What needs to be done:
Set down, please, exactly the lines below that run from the line with "у! Бег на марафонскую дистанцию – вершина" to the line with "становятся вашим спутником, а стремление к", both lines included.

Stored entries
= Beginning of Section =

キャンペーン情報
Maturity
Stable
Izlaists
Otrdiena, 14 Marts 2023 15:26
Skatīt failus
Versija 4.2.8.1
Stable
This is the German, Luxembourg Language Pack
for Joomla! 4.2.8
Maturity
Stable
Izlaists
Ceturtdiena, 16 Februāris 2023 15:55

= End of Section =
= Beginning of Section =

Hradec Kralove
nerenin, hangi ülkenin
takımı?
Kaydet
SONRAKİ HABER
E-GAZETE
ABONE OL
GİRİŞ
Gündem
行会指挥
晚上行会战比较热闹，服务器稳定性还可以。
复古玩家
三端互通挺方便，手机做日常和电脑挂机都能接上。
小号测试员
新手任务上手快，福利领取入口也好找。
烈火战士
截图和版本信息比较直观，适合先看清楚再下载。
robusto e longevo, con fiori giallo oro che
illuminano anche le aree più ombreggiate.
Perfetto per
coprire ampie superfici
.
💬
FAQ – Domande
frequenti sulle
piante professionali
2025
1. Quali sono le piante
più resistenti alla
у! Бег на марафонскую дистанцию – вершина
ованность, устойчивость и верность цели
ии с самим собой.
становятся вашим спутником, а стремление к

= End of Section =

Solution to the exercise:
у! Бег на марафонскую дистанцию – вершина
ованность, устойчивость и верность цели
ии с самим собой.
становятся вашим спутником, а стремление к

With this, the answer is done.